Loyal city of Portsmouth is a microcosm of UK society in a changing world
We are staying with friends in Portsmouth on the south coast of England for the weekend. My elder son has decided, without much training or preparation, to take part in the Great South Run and we've gone along to support him.
There are 25,000 runners, serious types of the middle- aged male variety, charity fundraisers and a big sprinkling of Captain Americas, Mickey Mouses and a man dressed as a biscuit.
There's a great Sunday morning vibe as tens of thousands of well-wishers cheer them on along the blustery seafront. Everyone's whooping, back-slapping, runners are stopping to help the cramped-up stragglers over the line, the fancy-dressers get huge applause, but not as much as Royal Marines taking part.
Portsmouth is the home of the Royal Navy and the Marines. It's a blue-collar city built on the loyal business of serving those who would rule the waves. Its decline has followed the shrinking of the fleet.
Someone once said that Portsmouth was the northern town that found itself on the south coast and that is half true. Its terraced streets are crammed onto what is effectively an island, the only breathing space found as houses give way to Southsea Common and four miles of spectacular seafront looking out over the Solent.
That is where we are this Sunday morning, soaking up the good feelings and watching my son come in a frankly unbelievable, given his preparation, 2,900th place.
But back in the tight, car-choked streets there's also disquiet swirling in the air. The so-called Pompey Lads are at the centre of it.
Six young men from the city's Bangladeshi community travelled to Syria to fight for the brutal jihadist group Islamic State. Four are now dead, one is in jail and the other still believed to be out there.

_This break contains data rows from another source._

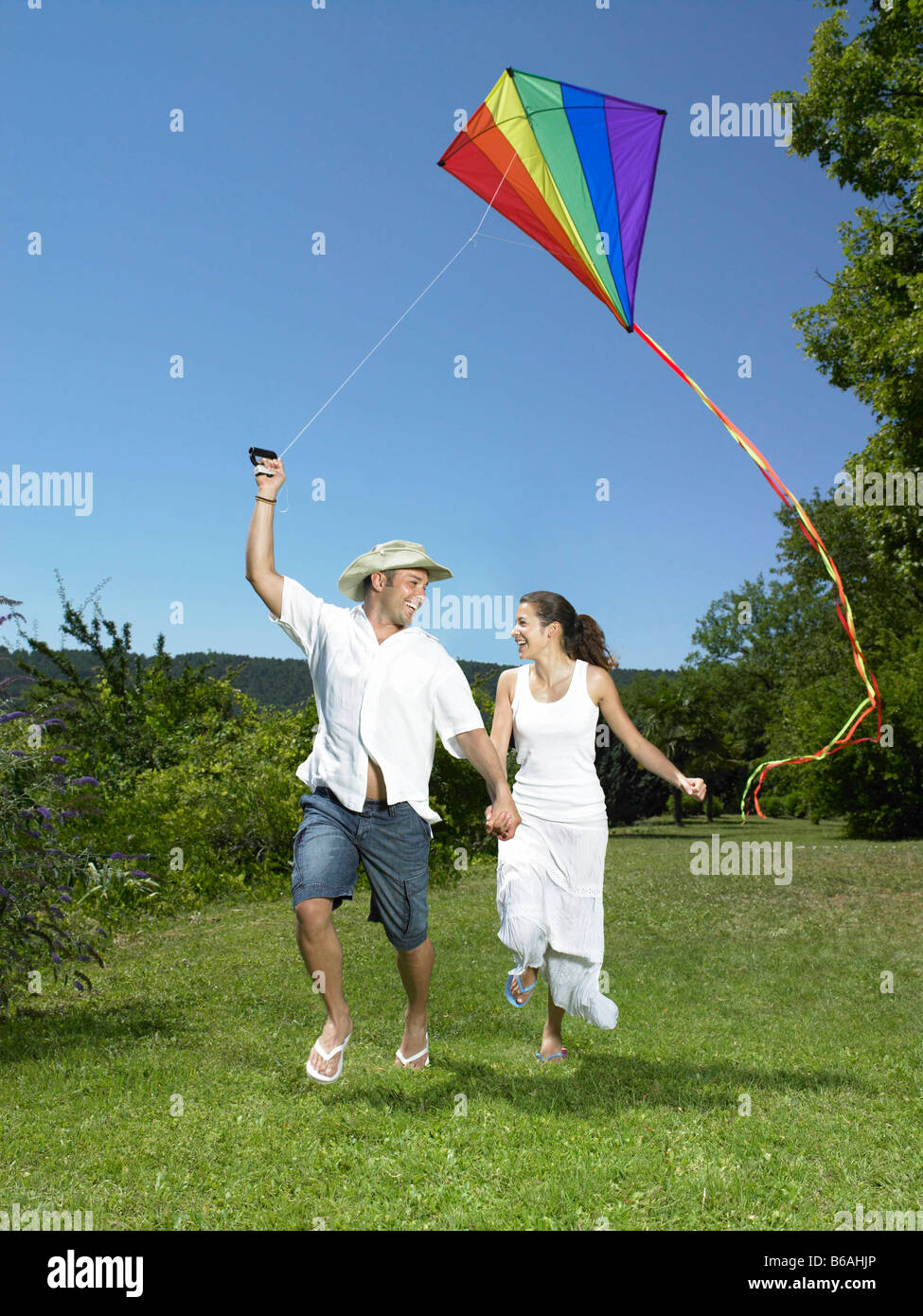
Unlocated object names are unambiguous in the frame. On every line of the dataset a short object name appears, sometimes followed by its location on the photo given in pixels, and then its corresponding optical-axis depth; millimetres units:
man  4652
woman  5707
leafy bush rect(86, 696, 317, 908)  14148
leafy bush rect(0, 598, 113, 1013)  6379
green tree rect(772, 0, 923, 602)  14523
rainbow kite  7141
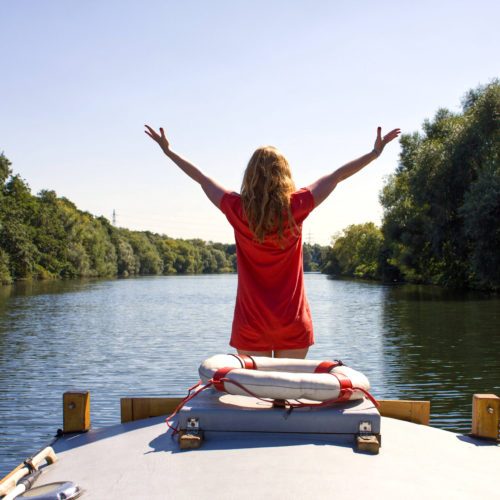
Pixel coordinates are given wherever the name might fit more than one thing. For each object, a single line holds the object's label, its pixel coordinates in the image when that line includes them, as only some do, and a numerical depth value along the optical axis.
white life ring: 3.63
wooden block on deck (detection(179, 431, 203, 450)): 3.52
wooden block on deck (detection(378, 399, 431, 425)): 4.75
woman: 3.90
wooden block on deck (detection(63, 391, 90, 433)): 4.66
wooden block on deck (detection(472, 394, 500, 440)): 4.45
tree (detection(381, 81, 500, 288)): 35.31
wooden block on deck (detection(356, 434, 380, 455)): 3.50
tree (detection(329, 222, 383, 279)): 105.06
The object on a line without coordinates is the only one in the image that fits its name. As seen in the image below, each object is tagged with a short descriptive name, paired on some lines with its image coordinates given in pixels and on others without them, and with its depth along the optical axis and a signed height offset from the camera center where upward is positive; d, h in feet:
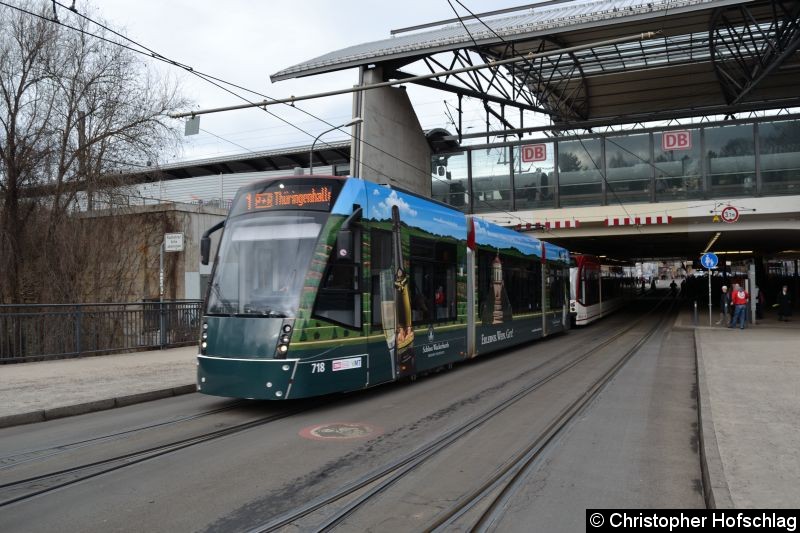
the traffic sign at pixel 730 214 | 82.07 +9.61
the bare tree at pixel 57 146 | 55.72 +14.32
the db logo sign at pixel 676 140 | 93.86 +22.81
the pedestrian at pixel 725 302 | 87.59 -2.71
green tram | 26.32 -0.18
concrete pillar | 86.22 +23.22
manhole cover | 23.59 -5.86
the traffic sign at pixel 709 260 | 75.66 +3.03
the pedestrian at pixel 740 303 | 74.95 -2.45
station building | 80.53 +24.79
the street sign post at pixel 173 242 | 60.70 +4.86
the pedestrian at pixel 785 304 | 86.58 -3.04
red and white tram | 87.40 -0.66
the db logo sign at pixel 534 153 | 102.12 +22.90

But in a city which prides itself on loyalty to the Crown this has hit hard. The Bangladeshi community has battened down the hatches, insisting it is not responsible for the young men's actions, but the far-Right English Defence League is mobilising, too. In a city that has deprivation levels similar to Belfast's that is dry tinder waiting for a spark.
Meanwhile, in common with many recession-hit urban areas of England fears over Eastern European immigration are growing.
In the absence of answers from traditional political sources to mostly genuine questions, people have increasingly turned to Ukip.
When I worked in Portsmouth in the early Noughties it would have been inconceivable that a party of such incoherence would have six councillors on the local authority. It does today. So there are tensions on the streets of this fighting town for sure.
But there are also people six deep on a Sunday morning willing exhausted runners across the line, throwing tenners in charity buckets, hoisting young children on shoulders to see aunties and uncles jog by red-faced.
Portsmouth's historic ability to soak up change, take the blows and, in the words of one of its biggest fans, Churchill, keep buggering on is being tested again.
As we struggled away from the city on Sunday it seemed inconceivable that it would not come through.